- Data records -
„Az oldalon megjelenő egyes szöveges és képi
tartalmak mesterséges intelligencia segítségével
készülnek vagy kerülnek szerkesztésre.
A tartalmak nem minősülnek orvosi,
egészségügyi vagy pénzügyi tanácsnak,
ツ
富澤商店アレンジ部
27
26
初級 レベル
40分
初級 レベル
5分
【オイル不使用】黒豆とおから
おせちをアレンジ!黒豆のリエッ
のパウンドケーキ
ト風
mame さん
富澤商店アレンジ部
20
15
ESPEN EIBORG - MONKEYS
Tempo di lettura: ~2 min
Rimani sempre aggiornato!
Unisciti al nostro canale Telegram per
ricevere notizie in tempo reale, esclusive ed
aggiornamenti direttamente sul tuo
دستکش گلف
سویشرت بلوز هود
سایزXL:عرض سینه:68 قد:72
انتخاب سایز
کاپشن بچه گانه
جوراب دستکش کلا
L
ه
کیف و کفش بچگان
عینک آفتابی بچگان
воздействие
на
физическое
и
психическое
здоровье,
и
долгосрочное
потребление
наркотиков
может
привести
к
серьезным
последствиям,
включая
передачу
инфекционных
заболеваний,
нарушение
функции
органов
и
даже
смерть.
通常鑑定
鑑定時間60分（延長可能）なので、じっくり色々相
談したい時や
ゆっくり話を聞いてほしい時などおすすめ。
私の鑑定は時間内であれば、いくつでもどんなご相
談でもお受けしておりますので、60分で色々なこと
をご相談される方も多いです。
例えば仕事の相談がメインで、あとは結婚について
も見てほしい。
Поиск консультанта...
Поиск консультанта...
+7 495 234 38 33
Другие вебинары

- Instructions to follow -
Could you copy out every line of the records above, character for character, with nothing left out or changed?

- Written answer -
„Az oldalon megjelenő egyes szöveges és képi
tartalmak mesterséges intelligencia segítségével
készülnek vagy kerülnek szerkesztésre.
A tartalmak nem minősülnek orvosi,
egészségügyi vagy pénzügyi tanácsnak,
ツ
富澤商店アレンジ部
27
26
初級 レベル
40分
初級 レベル
5分
【オイル不使用】黒豆とおから
おせちをアレンジ!黒豆のリエッ
のパウンドケーキ
ト風
mame さん
富澤商店アレンジ部
20
15
ESPEN EIBORG - MONKEYS
Tempo di lettura: ~2 min
Rimani sempre aggiornato!
Unisciti al nostro canale Telegram per
ricevere notizie in tempo reale, esclusive ed
aggiornamenti direttamente sul tuo
دستکش گلف
سویشرت بلوز هود
سایزXL:عرض سینه:68 قد:72
انتخاب سایز
کاپشن بچه گانه
جوراب دستکش کلا
L
ه
کیف و کفش بچگان
عینک آفتابی بچگان
воздействие
на
физическое
и
психическое
здоровье,
и
долгосрочное
потребление
наркотиков
может
привести
к
серьезным
последствиям,
включая
передачу
инфекционных
заболеваний,
нарушение
функции
органов
и
даже
смерть.
通常鑑定
鑑定時間60分（延長可能）なので、じっくり色々相
談したい時や
ゆっくり話を聞いてほしい時などおすすめ。
私の鑑定は時間内であれば、いくつでもどんなご相
談でもお受けしておりますので、60分で色々なこと
をご相談される方も多いです。
例えば仕事の相談がメインで、あとは結婚について
も見てほしい。
Поиск консультанта...
Поиск консультанта...
+7 495 234 38 33
Другие вебинары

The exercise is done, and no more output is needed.